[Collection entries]
########################################
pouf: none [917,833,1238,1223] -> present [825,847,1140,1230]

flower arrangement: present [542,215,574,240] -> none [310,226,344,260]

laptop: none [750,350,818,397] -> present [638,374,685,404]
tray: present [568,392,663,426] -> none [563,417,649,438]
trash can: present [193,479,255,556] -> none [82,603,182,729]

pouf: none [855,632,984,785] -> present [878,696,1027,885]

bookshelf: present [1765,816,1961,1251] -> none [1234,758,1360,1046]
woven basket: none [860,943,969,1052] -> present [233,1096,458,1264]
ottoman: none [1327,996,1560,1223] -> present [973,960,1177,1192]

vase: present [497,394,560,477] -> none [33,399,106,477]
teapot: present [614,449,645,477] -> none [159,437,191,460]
########################################
▶ **What the task requires**
Lines with "pouf": find them in the data and copy each one.

▶ **Problem solution**
pouf: none [917,833,1238,1223] -> present [825,847,1140,1230]
pouf: none [855,632,984,785] -> present [878,696,1027,885]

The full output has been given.